TASK: Repeat every entry in the listing below, exactly.

THE RECORDS:
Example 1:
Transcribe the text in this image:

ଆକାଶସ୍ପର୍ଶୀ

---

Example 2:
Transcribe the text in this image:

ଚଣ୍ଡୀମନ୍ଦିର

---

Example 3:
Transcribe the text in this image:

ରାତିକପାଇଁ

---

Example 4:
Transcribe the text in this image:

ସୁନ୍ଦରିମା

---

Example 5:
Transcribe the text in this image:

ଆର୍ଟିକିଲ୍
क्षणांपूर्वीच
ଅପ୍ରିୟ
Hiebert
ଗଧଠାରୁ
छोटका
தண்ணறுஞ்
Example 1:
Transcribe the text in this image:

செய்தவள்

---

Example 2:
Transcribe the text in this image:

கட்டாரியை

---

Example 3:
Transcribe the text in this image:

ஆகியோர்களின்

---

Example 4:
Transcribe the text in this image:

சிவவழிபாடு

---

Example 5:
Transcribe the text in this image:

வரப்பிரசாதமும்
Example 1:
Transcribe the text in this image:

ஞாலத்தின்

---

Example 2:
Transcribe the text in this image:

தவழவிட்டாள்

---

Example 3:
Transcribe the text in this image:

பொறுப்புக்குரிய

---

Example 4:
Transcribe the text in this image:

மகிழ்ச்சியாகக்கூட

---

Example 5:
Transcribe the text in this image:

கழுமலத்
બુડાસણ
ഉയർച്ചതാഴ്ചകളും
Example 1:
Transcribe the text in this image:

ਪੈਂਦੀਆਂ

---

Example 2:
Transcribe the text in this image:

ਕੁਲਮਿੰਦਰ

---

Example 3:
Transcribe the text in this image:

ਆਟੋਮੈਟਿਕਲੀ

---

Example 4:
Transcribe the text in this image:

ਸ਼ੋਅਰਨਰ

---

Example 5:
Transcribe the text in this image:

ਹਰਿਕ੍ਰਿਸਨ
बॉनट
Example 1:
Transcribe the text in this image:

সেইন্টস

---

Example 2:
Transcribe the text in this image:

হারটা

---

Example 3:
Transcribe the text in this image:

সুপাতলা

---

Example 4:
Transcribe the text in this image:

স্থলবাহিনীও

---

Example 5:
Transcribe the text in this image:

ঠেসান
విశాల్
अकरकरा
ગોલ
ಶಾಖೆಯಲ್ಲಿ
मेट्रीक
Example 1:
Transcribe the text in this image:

SOLUTION BELOW:
Example 1:
Transcribe the text in this image:

ଆକାଶସ୍ପର୍ଶୀ

---

Example 2:
Transcribe the text in this image:

ଚଣ୍ଡୀମନ୍ଦିର

---

Example 3:
Transcribe the text in this image:

ରାତିକପାଇଁ

---

Example 4:
Transcribe the text in this image:

ସୁନ୍ଦରିମା

---

Example 5:
Transcribe the text in this image:

ଆର୍ଟିକିଲ୍
क्षणांपूर्वीच
ଅପ୍ରିୟ
Hiebert
ଗଧଠାରୁ
छोटका
தண்ணறுஞ்
Example 1:
Transcribe the text in this image:

செய்தவள்

---

Example 2:
Transcribe the text in this image:

கட்டாரியை

---

Example 3:
Transcribe the text in this image:

ஆகியோர்களின்

---

Example 4:
Transcribe the text in this image:

சிவவழிபாடு

---

Example 5:
Transcribe the text in this image:

வரப்பிரசாதமும்
Example 1:
Transcribe the text in this image:

ஞாலத்தின்

---

Example 2:
Transcribe the text in this image:

தவழவிட்டாள்

---

Example 3:
Transcribe the text in this image:

பொறுப்புக்குரிய

---

Example 4:
Transcribe the text in this image:

மகிழ்ச்சியாகக்கூட

---

Example 5:
Transcribe the text in this image:

கழுமலத்
બુડાસણ
ഉയർച്ചതാഴ്ചകളും
Example 1:
Transcribe the text in this image:

ਪੈਂਦੀਆਂ

---

Example 2:
Transcribe the text in this image:

ਕੁਲਮਿੰਦਰ

---

Example 3:
Transcribe the text in this image:

ਆਟੋਮੈਟਿਕਲੀ

---

Example 4:
Transcribe the text in this image:

ਸ਼ੋਅਰਨਰ

---

Example 5:
Transcribe the text in this image:

ਹਰਿਕ੍ਰਿਸਨ
बॉनट
Example 1:
Transcribe the text in this image:

সেইন্টস

---

Example 2:
Transcribe the text in this image:

হারটা

---

Example 3:
Transcribe the text in this image:

সুপাতলা

---

Example 4:
Transcribe the text in this image:

স্থলবাহিনীও

---

Example 5:
Transcribe the text in this image:

ঠেসান
విశాల్
अकरकरा
ગોલ
ಶಾಖೆಯಲ್ಲಿ
मेट्रीक
Example 1:
Transcribe the text in this image:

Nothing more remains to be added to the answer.